Health Canada Implements Special Requirements for Electronic Common Technical Document (eCTD)
Health Canada has requested to prepare compulsory requirements for submitting dossiers using the electronic common technical document (eCTD) format before 1st January 2019.
Implementing eCTD format will help to make drug master files (DMFs) submissions to the regulatory authority’s Common Electronic Submissions Gateway (CESG) easier and more consistent.
After the Cooperative Research and Development Agreement (CRADA) between Health Canada and the US Food and Drug Administration (FDA) in 2013, CESG has become an obligatory mechanism for DMF submissions.
In the framework of implementation of the CRADA, Health Canada and the FDA has changed existing gateways for electronic submissions approximately 4 years ago in such a way that drugs and biological products applications could be submitted via the same technology.

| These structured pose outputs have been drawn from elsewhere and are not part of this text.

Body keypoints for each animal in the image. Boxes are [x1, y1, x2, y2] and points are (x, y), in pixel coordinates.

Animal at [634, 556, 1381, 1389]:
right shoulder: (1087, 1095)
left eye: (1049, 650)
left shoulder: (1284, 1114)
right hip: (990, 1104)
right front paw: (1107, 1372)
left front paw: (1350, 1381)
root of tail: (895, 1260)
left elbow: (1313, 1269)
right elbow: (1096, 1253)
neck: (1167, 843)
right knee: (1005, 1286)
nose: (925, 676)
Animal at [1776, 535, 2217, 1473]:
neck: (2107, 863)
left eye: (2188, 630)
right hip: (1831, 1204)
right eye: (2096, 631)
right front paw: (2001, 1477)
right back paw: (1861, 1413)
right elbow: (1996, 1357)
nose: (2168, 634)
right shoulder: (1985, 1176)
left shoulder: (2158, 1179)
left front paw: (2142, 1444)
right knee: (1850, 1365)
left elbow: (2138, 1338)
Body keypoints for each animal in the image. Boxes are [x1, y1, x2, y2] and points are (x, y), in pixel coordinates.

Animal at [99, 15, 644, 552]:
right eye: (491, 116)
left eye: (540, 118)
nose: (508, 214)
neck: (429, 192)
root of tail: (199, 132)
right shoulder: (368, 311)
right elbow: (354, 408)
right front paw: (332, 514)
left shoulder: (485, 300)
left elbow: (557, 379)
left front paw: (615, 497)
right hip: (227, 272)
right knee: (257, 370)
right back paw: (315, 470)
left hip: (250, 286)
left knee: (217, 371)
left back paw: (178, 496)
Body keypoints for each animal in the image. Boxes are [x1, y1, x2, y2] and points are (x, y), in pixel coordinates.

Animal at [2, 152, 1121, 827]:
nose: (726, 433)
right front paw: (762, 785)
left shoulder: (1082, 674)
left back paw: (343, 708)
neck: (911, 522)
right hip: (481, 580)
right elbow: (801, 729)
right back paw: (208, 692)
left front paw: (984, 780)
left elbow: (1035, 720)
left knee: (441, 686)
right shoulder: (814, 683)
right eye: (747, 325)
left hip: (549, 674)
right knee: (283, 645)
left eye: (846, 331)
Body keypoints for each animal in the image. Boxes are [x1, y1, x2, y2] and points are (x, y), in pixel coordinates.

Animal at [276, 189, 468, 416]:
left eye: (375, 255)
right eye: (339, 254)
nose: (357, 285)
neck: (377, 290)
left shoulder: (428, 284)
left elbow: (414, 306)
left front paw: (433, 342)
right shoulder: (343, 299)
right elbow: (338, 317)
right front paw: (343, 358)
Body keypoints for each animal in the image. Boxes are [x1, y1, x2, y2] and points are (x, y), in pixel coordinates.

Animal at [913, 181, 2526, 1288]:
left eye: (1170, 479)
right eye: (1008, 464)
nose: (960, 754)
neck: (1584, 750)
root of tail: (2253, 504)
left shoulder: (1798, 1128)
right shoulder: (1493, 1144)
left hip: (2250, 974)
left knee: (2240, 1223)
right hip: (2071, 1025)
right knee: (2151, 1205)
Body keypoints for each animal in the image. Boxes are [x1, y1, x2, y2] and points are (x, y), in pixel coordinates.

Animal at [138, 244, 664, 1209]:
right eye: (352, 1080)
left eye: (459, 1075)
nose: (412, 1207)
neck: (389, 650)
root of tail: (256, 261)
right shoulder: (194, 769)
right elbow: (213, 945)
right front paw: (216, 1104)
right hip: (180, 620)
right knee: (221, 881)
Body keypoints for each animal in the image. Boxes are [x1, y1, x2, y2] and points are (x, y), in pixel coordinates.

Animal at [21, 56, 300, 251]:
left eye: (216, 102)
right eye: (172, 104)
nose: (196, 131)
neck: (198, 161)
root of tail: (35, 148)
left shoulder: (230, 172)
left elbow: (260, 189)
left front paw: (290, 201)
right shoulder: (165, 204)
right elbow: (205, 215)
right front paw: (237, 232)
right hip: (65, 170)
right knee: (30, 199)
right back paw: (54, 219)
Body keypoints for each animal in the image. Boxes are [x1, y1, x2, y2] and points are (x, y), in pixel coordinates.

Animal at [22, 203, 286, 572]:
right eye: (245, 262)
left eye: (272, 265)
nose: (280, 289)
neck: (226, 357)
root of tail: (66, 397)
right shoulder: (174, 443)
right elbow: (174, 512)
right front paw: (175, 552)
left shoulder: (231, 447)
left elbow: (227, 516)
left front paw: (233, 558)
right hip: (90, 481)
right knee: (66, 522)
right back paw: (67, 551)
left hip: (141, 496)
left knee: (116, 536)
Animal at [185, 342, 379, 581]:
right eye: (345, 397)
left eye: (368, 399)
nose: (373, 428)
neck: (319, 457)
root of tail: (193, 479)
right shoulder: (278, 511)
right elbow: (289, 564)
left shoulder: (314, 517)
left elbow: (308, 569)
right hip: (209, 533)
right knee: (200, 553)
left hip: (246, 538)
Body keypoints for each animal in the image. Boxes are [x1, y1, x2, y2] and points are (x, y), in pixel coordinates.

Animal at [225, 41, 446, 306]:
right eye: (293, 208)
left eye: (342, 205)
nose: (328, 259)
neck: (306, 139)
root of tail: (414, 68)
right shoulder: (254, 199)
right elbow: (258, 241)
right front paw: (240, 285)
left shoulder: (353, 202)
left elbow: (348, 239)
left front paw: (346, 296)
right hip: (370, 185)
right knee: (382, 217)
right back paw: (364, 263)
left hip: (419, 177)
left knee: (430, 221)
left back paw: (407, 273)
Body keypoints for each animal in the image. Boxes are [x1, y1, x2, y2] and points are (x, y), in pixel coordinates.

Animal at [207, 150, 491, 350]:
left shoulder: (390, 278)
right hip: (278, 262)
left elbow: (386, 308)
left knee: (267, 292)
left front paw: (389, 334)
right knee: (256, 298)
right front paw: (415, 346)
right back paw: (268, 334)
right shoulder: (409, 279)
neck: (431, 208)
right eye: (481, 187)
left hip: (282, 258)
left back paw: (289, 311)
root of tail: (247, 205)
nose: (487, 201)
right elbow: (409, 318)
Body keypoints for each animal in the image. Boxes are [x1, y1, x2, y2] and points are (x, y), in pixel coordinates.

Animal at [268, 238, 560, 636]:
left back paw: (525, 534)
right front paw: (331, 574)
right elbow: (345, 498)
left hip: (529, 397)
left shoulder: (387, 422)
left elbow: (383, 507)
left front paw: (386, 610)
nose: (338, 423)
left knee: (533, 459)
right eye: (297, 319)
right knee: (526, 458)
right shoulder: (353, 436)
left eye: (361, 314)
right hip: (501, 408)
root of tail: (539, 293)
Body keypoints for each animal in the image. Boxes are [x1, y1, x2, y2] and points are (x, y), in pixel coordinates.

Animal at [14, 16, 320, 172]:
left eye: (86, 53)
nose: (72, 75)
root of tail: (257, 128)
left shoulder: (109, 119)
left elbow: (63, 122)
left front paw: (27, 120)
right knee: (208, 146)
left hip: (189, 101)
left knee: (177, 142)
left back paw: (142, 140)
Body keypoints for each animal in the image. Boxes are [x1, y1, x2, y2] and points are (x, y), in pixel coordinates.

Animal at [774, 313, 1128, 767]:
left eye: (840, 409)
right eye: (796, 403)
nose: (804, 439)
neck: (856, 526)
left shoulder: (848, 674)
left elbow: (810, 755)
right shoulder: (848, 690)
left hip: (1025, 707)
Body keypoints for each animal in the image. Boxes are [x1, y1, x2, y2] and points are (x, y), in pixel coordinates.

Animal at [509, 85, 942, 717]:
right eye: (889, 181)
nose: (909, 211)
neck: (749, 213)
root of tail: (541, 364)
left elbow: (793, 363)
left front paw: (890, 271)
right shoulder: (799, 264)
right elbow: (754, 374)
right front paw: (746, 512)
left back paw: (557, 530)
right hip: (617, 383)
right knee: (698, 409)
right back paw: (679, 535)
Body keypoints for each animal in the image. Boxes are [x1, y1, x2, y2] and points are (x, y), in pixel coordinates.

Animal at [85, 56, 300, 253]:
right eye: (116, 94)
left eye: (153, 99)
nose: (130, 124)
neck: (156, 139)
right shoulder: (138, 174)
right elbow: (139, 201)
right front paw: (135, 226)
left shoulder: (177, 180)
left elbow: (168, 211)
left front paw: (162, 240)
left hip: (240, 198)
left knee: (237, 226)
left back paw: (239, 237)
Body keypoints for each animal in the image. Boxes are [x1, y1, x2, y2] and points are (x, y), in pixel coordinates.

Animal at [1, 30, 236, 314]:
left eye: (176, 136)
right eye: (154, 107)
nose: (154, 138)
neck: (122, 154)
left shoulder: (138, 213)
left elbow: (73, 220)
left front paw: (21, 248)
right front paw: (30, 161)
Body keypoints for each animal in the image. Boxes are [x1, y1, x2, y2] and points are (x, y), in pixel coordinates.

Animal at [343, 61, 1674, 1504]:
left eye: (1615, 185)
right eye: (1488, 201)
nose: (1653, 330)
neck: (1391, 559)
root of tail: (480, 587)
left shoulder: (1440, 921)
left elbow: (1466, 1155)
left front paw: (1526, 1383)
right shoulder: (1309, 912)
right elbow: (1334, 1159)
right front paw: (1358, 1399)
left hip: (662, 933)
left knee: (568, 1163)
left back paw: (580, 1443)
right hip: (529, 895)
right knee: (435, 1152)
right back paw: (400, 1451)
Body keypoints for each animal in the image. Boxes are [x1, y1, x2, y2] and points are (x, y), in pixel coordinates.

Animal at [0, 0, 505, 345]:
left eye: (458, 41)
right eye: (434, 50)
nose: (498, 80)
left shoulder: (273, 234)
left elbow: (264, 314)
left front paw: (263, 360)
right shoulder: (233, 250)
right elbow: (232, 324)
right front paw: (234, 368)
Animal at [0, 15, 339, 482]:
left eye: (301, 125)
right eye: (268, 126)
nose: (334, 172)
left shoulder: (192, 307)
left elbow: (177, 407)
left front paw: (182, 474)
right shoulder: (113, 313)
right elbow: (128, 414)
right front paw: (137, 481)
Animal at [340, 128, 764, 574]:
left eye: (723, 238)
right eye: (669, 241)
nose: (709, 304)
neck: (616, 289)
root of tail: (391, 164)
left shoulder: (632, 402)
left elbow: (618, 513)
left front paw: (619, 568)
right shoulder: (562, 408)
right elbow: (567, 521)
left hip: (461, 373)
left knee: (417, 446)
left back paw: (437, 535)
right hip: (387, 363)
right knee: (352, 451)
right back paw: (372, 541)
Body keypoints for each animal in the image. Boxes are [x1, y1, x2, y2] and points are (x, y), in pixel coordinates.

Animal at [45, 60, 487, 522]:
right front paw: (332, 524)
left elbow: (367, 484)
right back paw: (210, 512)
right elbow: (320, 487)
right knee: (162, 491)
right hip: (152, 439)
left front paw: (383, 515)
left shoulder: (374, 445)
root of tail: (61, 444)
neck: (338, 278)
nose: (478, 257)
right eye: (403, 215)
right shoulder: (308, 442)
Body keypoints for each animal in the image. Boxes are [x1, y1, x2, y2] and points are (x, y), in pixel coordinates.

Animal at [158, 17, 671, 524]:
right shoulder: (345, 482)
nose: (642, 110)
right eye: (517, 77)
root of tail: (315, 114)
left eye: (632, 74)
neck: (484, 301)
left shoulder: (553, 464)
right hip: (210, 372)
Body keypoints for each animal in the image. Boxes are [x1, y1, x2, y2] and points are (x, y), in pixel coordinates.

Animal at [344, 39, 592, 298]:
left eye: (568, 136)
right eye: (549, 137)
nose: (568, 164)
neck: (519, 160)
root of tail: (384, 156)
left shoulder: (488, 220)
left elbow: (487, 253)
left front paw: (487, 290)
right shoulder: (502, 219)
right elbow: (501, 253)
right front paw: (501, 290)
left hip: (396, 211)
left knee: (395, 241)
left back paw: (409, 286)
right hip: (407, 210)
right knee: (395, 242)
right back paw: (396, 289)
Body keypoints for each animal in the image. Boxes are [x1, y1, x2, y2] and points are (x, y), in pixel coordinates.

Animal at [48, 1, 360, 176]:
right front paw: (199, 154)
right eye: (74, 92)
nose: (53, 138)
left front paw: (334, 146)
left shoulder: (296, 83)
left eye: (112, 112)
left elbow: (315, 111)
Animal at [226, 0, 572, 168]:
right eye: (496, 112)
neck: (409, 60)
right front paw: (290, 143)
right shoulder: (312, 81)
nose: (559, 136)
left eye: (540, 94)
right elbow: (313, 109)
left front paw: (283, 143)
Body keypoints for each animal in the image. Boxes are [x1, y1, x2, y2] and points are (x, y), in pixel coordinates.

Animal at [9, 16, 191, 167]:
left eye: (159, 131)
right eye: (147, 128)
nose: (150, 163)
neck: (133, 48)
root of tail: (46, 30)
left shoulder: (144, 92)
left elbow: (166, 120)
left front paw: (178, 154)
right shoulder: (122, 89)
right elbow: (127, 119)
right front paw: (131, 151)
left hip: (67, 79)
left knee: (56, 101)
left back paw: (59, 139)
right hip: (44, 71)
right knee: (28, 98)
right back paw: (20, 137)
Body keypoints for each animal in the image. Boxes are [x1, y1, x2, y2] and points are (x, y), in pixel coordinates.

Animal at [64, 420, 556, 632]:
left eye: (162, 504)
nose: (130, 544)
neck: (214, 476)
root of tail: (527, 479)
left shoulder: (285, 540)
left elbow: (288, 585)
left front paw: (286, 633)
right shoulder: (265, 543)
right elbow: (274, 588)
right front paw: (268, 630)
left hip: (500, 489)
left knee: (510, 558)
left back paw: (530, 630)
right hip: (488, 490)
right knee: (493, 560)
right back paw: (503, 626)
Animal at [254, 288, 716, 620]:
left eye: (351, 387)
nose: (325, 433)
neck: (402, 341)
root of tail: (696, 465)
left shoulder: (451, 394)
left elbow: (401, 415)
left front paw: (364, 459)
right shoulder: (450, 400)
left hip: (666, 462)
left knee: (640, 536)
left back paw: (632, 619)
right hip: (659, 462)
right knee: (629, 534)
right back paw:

The purpose of these alterations is to decrease expenses associated with the necessity to meet different technical requirements set by Canada and the US.
The regulator has stated at the beginning of the consultation on the special eCTD requirements: “As Health Canada continues to move towards a common submission intake process and stay aligned with other leading regulatory authorities, eCTD format will progressively become the mandatory format for the majority of dossiers and regulatory activities filed to Health Canada.”
Therefore, implementing a standardized eCTD format will provide a greater degree of formalization and unification of dossiers. Leading world regulators (European Medicines Agency [EMA] and FDA) have already conducted a smooth transition to eCTD. Currently, eCTD has started to be implemented in member countries of the Eurasian Economic Union as a part of the common market of medicines within the Union.